Tenn. R.App. P. 4(a) requires that a notice of appeal be filed with and received by the trial court clerk within thirty (30) days after entry of the order appealed. Mr. Willis filed his notice of appeal thirty-one (31) days after entry of the final judgment. Consequently, on December 29, 2011, this court ordered Mr. Willis to show cause why his appeal should not be dismissed for failure to file a timely notice of appeal. Mr. Willis has responded that he was pressed for time and “failed to notice the last day of September was the 31st instead of the 30th.” He sets forth the merits of his appeal, and requests that the appeal be honored.

 

We understand from Mr. Willis’s response that he was unaware August had 31 days and that the notice of appeal was thus due on September 29, 2011, rather than on September 30, 2011. The reason for the late filing is, however, irrelevant.
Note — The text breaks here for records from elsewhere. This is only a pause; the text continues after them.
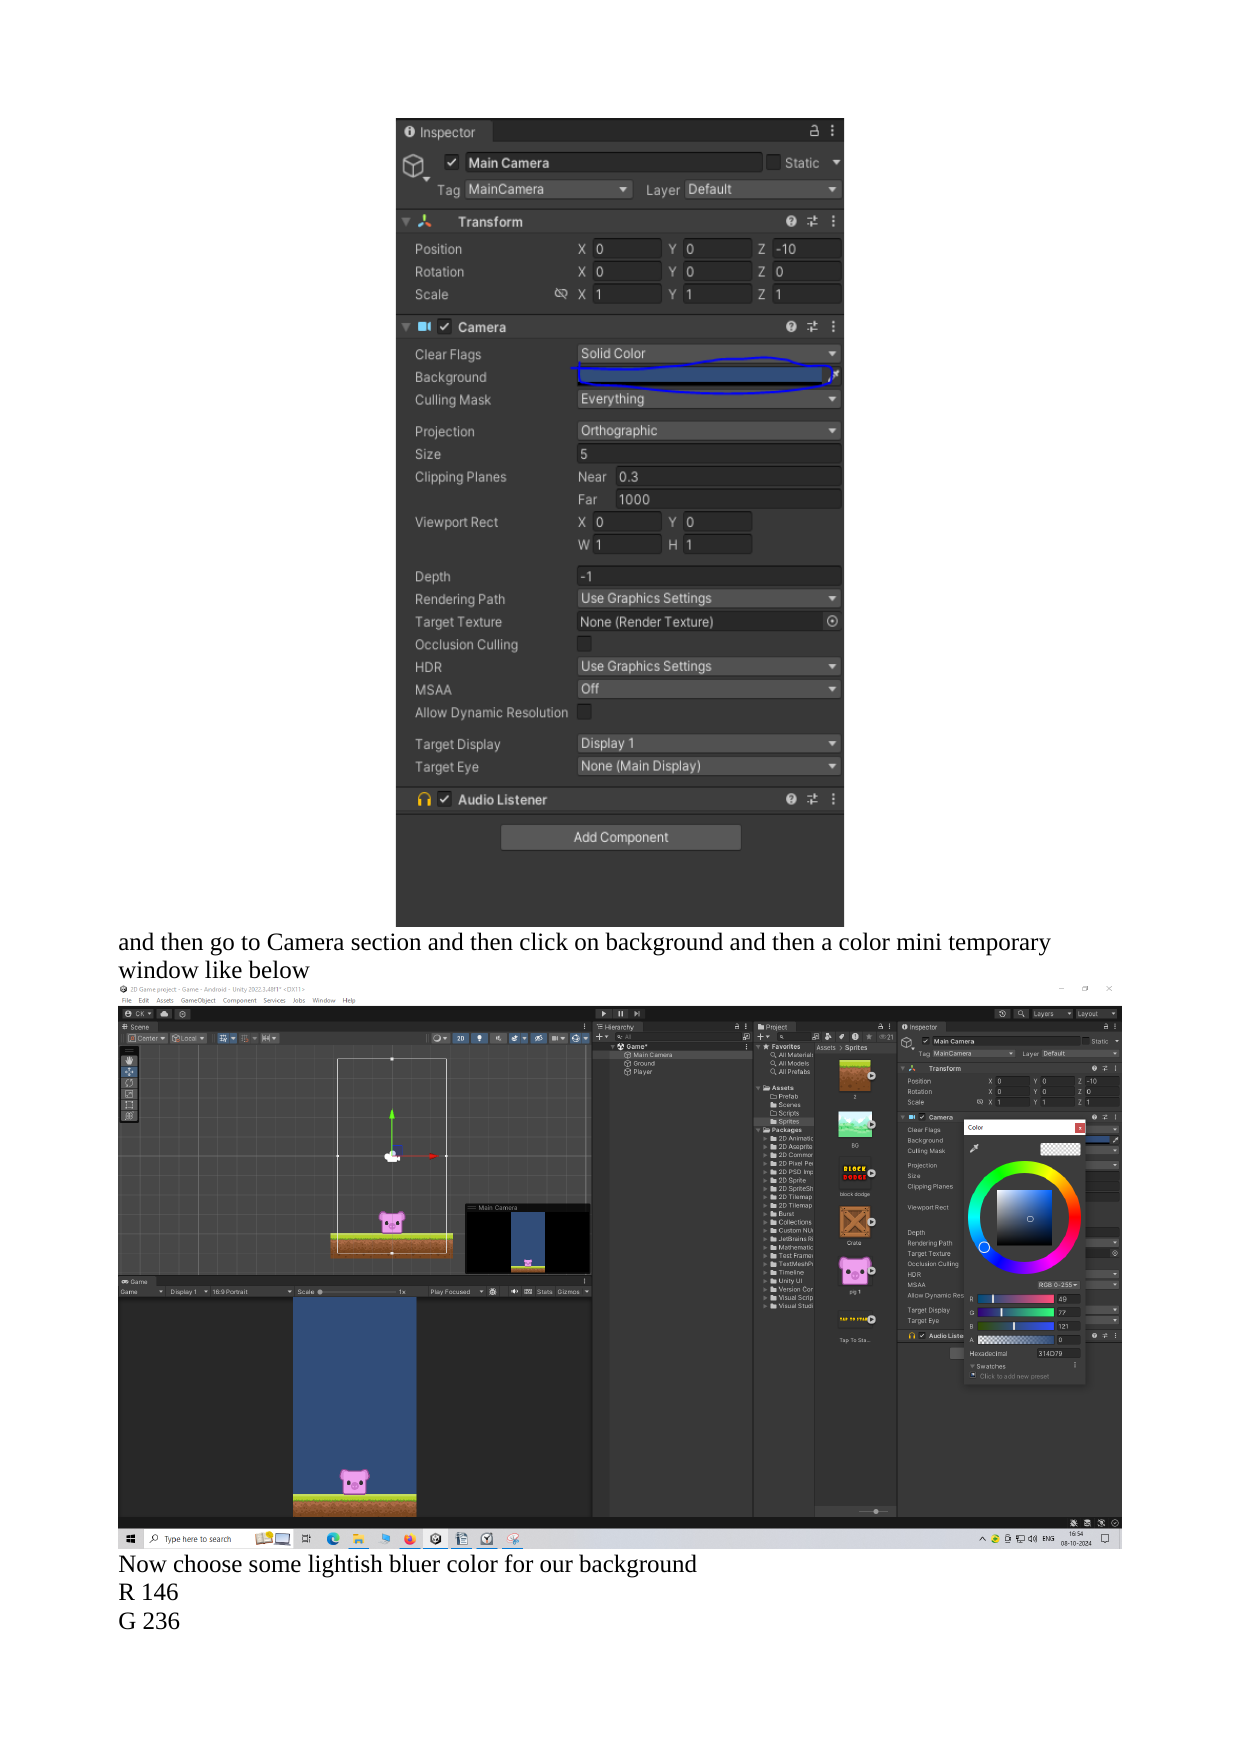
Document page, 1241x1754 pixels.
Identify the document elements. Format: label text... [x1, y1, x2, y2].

text Now choose some lightish bluer color for our background [118, 1549, 1122, 1577]
text and then go to Camera section and then click on background and then a color mini temporary window like below [118, 118, 1122, 984]
picture [395, 118, 845, 927]
picture [118, 984, 1122, 1549]
text R 146 [118, 1577, 1122, 1606]
text G 236 [118, 1606, 1122, 1635]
The thirty day time limit for filing a notice of appeal is mandatory and jurisdictional. Albert v. Frye, 145 S.W.3d 526, 528 (Tenn.2004); Binkley v. Medling, 117 S.W.3d 252, 255 (Tenn.2003). This court can neither waive nor extend the time period. Tenn. R.App. P. 2 and 21(b); Flautt & Mann v. Council of City of Memphis, 285 S.W.3d 856, 869 (Tenn.Ct.App.2008); Jefferson v. Pneumo Serv. Corp. 699 S.W.2d 181, 184 (Tenn.Ct.App.1985). The failure to file a timely notice of appeal deprives this court of jurisdiction to hear the matter. Flautt & Mann v. Council of City of Memphis, 285 S.W.3d at 869. Accordingly, the appeal must be dismissed.

 

The appeal is hereby dismissed for failure to file a timely notice of appeal. The costs are taxed to Don Willis for which execution, if necessary, may issue.